Chapter 15, Anna, age 57, Zachary’s mother and docent/librarian of Comerford House Museum, 2014:
“As Zachary ran the Fire Trail on Nine-Eleven, Anna busied herself in the Comerford kitchen, making tea. A grandfather clock tolled four. The notes, Anna thought, sounded mournful, appropriately so, on this day of such remembrance, such national tragedy. The day had cast a spell of sadness over her. She had skipped CircleFit and instead worked steadily in the library upstairs. No one showed for the two o’clock tour, now that school was in session, and she turned on the small TV in the pantry, muting the sound, simply wanting reassurance that her country had not been attacked again.
Having set the table with a bowl of sliced apples and a plate of oatmeal cookies (steel cut oats, whole wheat), she added a vase of red roses from the garden. She waited for the water to boil, glancing from time to time at the TV screen, reading the running news panel along the bottom: Trade center rises from ashes, opens 13 years after terror attacks; Berkeley Free Speech Movement rally planned; Militants behead British hostage in video; Suicide risk on the rise for elderly; Fire Trail suspect still at large …

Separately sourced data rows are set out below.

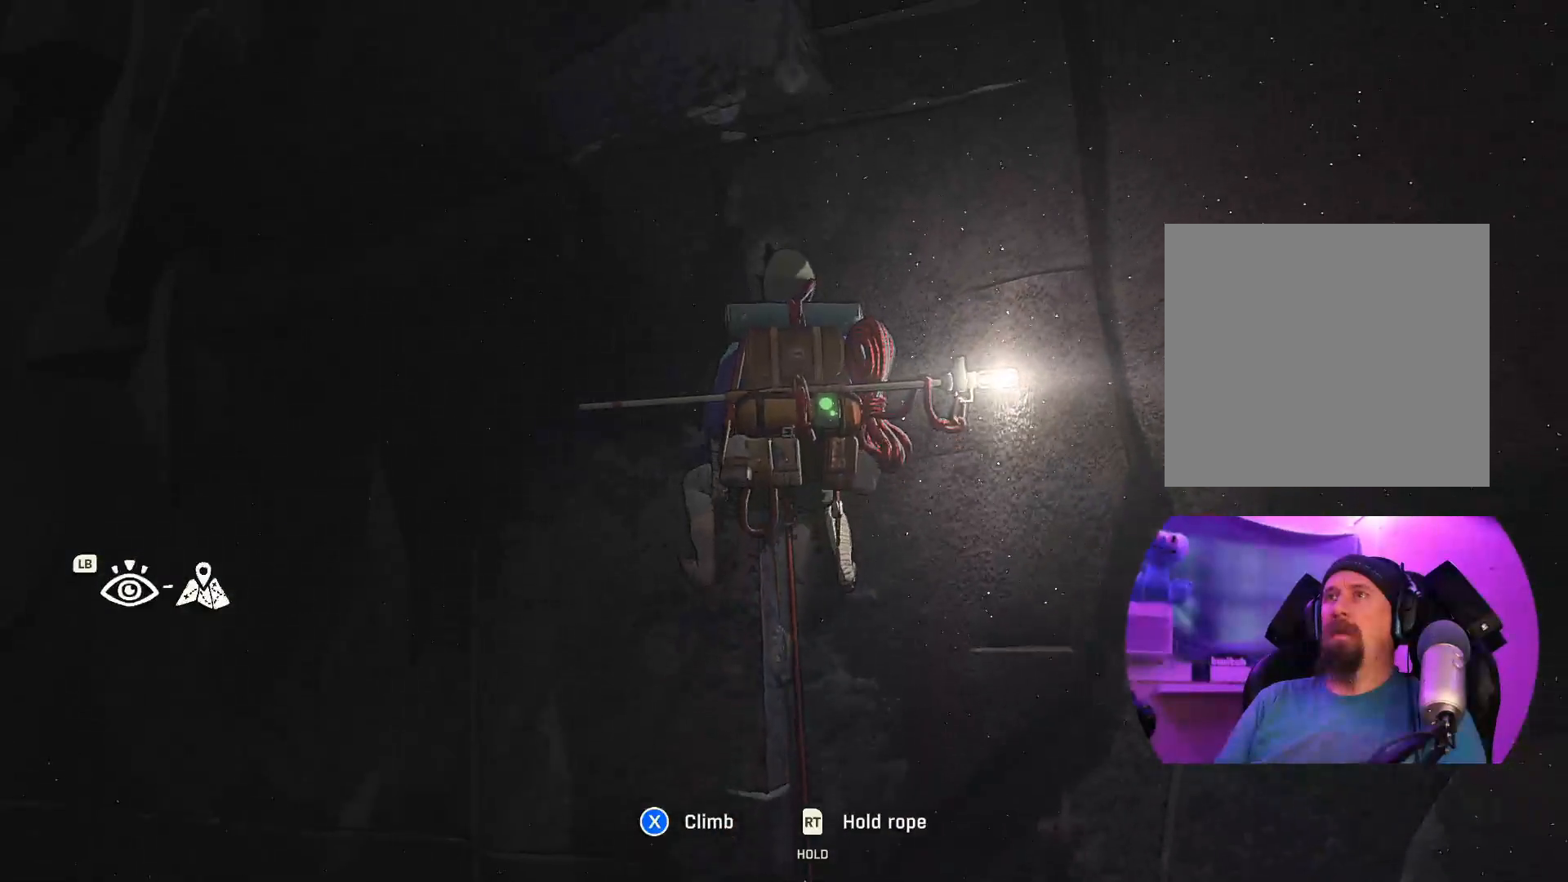
{"dt_ms": 500, "buttons": [], "left_stick": "center", "right_stick": "center", "events": [[167, "right_stick", "up-right"], [450, "right_stick", "center"]]}
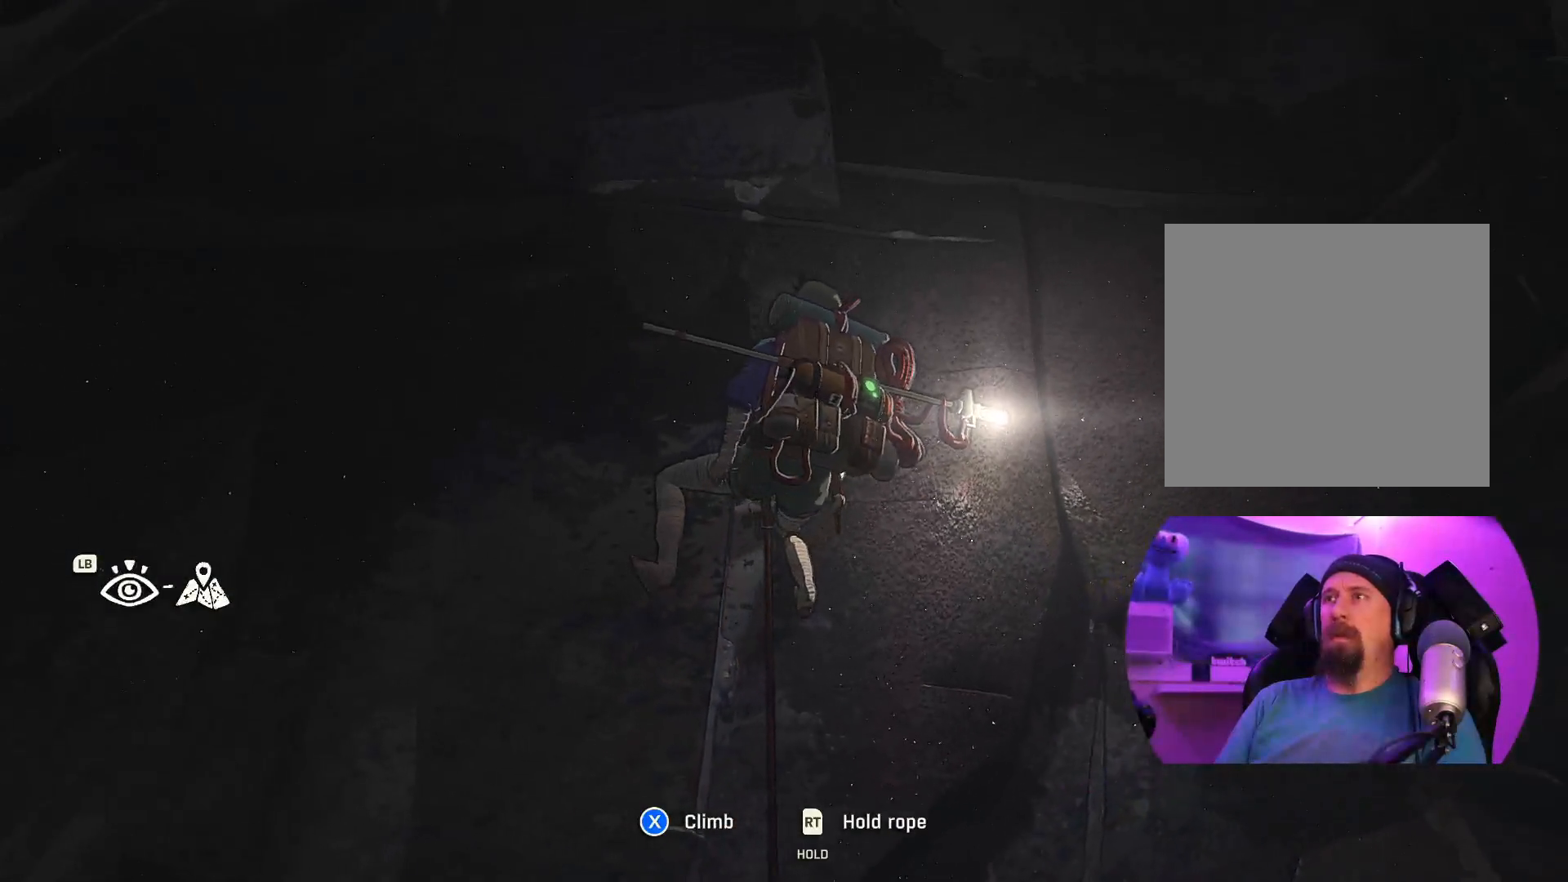
{"dt_ms": 500, "buttons": [], "left_stick": "center", "right_stick": "up-left", "events": [[50, "right_stick", "down-left"], [234, "right_stick", "left"], [334, "right_stick", "up-left"]]}
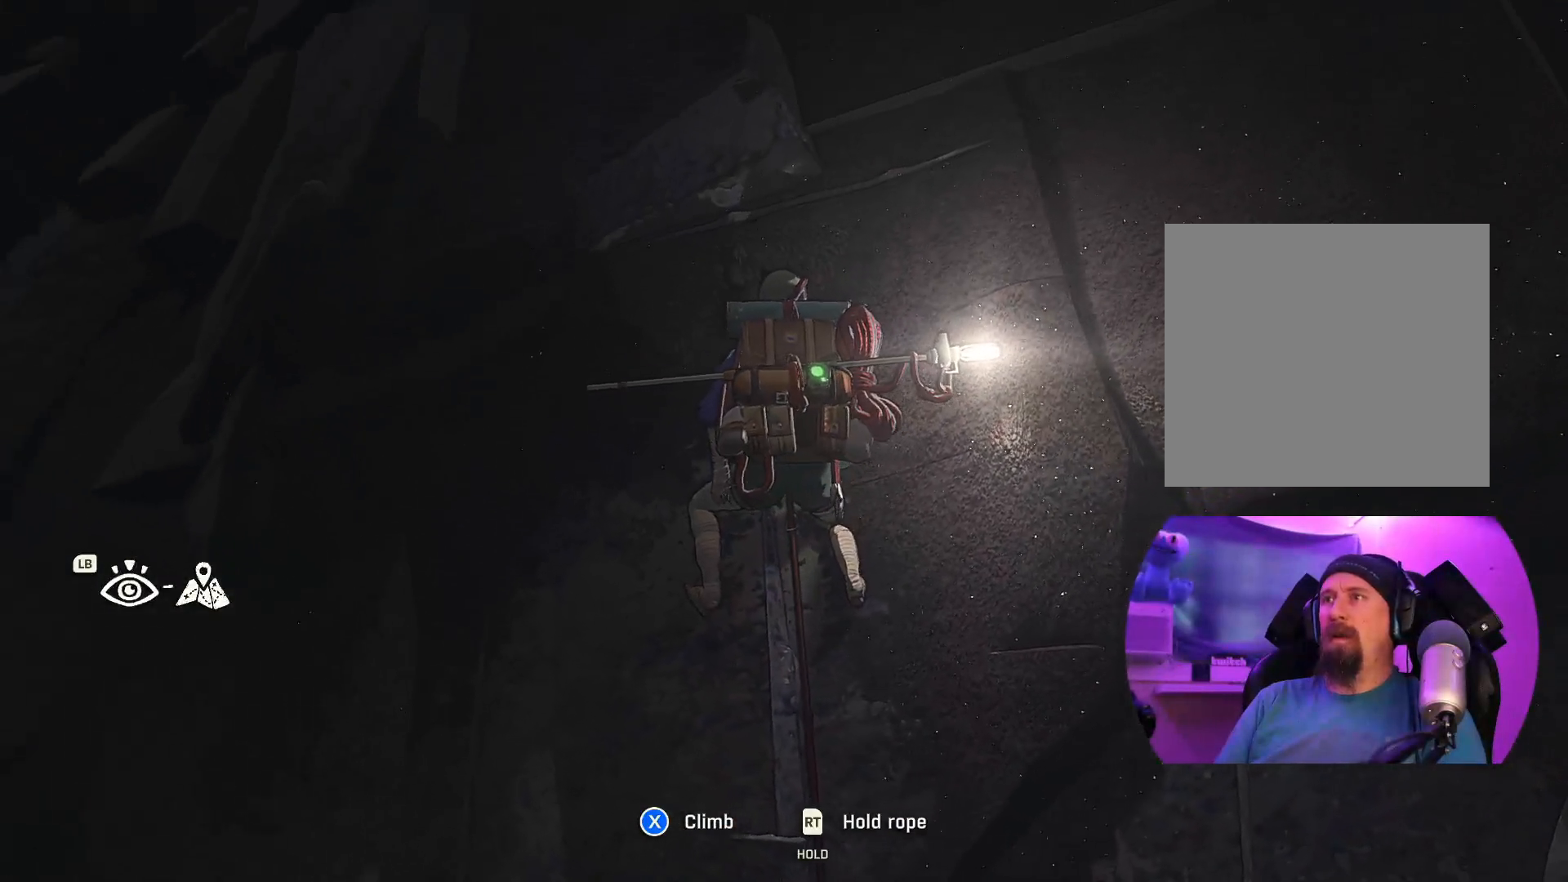
{"dt_ms": 500, "buttons": ["R1"], "left_stick": "center", "right_stick": "center", "events": [[17, "right_stick", "center"], [434, "R1", "down"]]}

Comerford House was quiet, as though a pall had fallen over the grounds. Anna vividly recalled September 11, 2001. She had been thirteen years younger then, only forty-four, and Luke had not yet left them for that young Rosalind, and they were a family. California time was three hours earlier than New York time, so Anna first learned about the attack shortly before six in the morning and Zachary was still sleeping. She had risen early to see Luke off for his shift at Foodmart and was making breakfast, the portable TV blinking and flashing its morning news.

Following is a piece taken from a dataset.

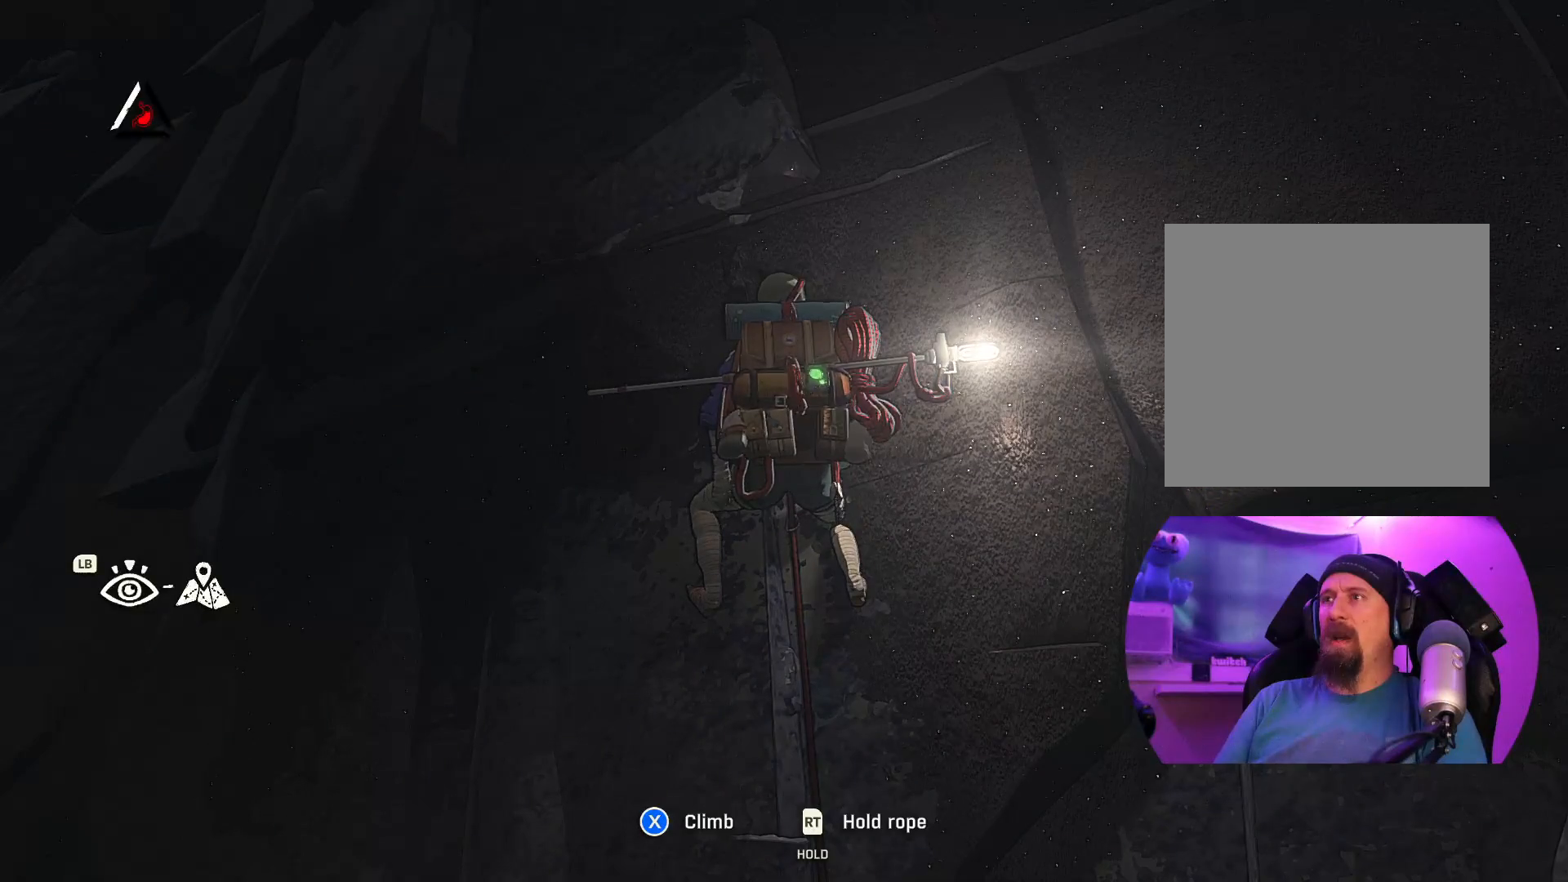
{"dt_ms": 500, "buttons": ["R1"], "left_stick": "down-left", "right_stick": "center", "events": [[184, "left_stick", "down-left"]]}
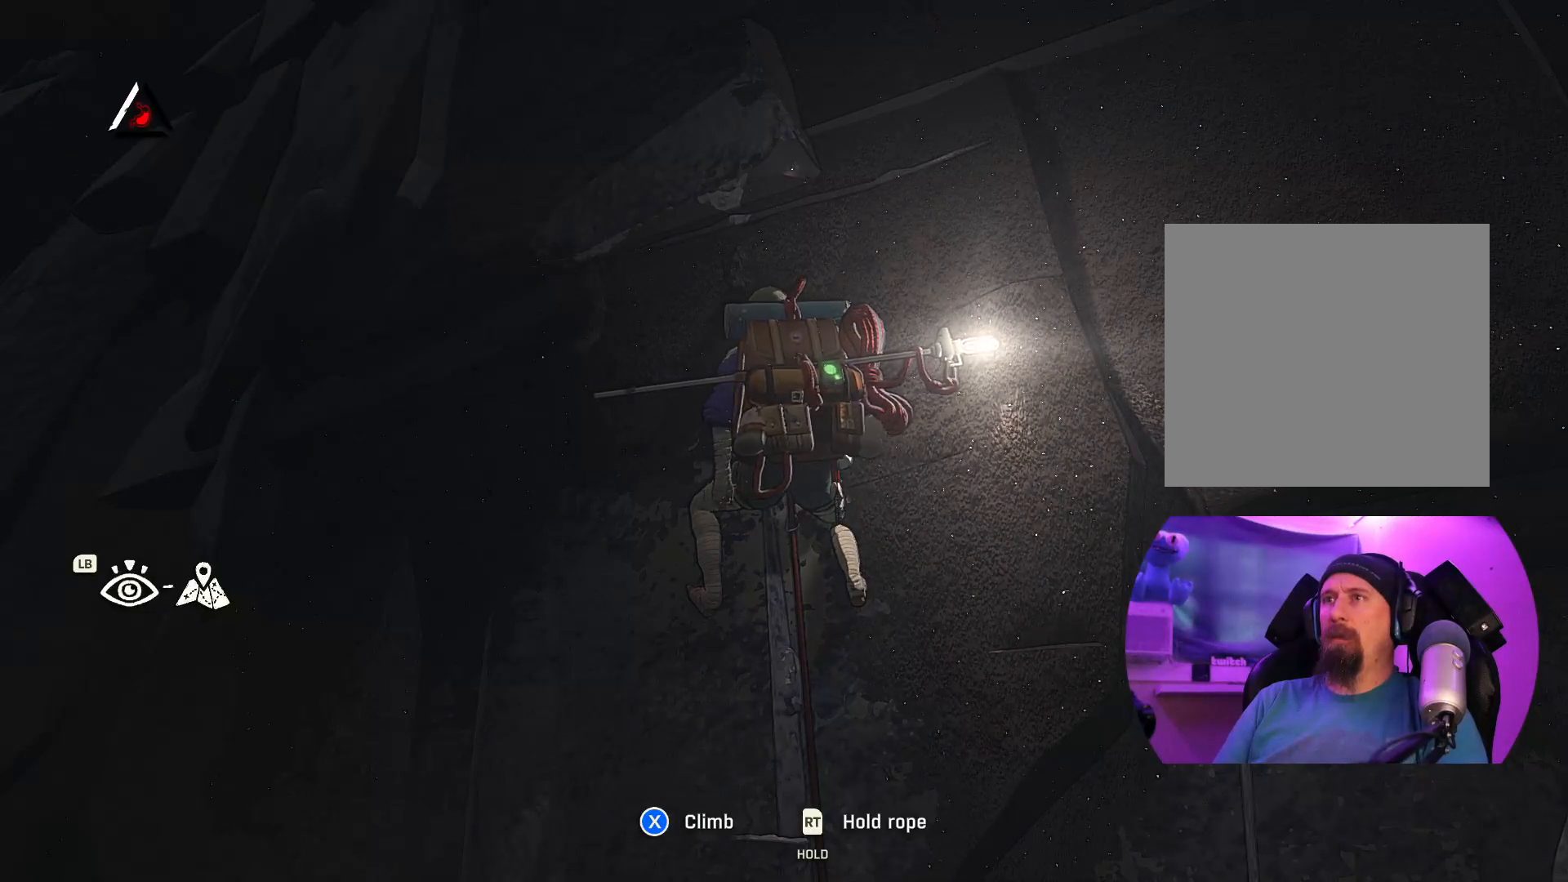
{"dt_ms": 500, "buttons": [], "left_stick": "center", "right_stick": "center", "events": [[100, "left_stick", "center"], [167, "R1", "up"]]}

The first TV bulletin had been nearly unbelievable. The voices of the reporters moved from pragmatic concern to astonishment to horror at what they were seeing, and then saying, as they described the planes diving into the towers. Today, thirteen years later, Anna could see it so clearly: the black smoke of the first plane and the fiery explosion of the second. It was, she recalled, when the second plane hit, that she, along with a stunned nation watching, concluded this was not an accident. The United States was under attack. But who would do such a thing? Later, she learned, four passenger airliners had been hijacked by nineteen terrorists who had turned the planes into suicide bombs.
That morning Anna had stared at the screen, dumbfounded, as American Flight 11 and United Flight 175 dove into the North and South Towers of the World Trade Center. She witnessed men and women jumping from upper windows to their deaths. She saw the towers implode and fall to the earth, and she could even now feel the terror of it, as though she were there. She could taste the dust billowing through the cavernous streets, the heart of America’s financial markets, as terrified workers ran from flying debris. The third plane, American Flight 77, crashed into the Pentagon and the Department of Defense in Washington D.C. The last plane, United Flight 93, diverted by passengers rushing the hijackers, exploded in a Pennsylvania field. Over three thousand died, including hundreds of firefighters and police, the deadliest attack on American soil in the history of the United States.
The kettle whistled. Anna turned off the burner, the flame died, and she poured boiling water over tea leaves in the pewter teapot. Leaving the tea to steep, she moved from the kitchen into the foyer and crossed to the music room. From there she could see the San Francisco skyline, its misty shape still visible, still intact. Comerford’s porch flag flew at half-mast, and she watched the heavy canvas ripple in the growing damp, its stars and stripes waving as though holding the past and the future in its weave.
Anna heard the French doors open and close in the kitchen. Father Nate had arrived for tea…”
Christine Sunderland, The Fire Trail (eLectio Publishing, 2016, 115-116)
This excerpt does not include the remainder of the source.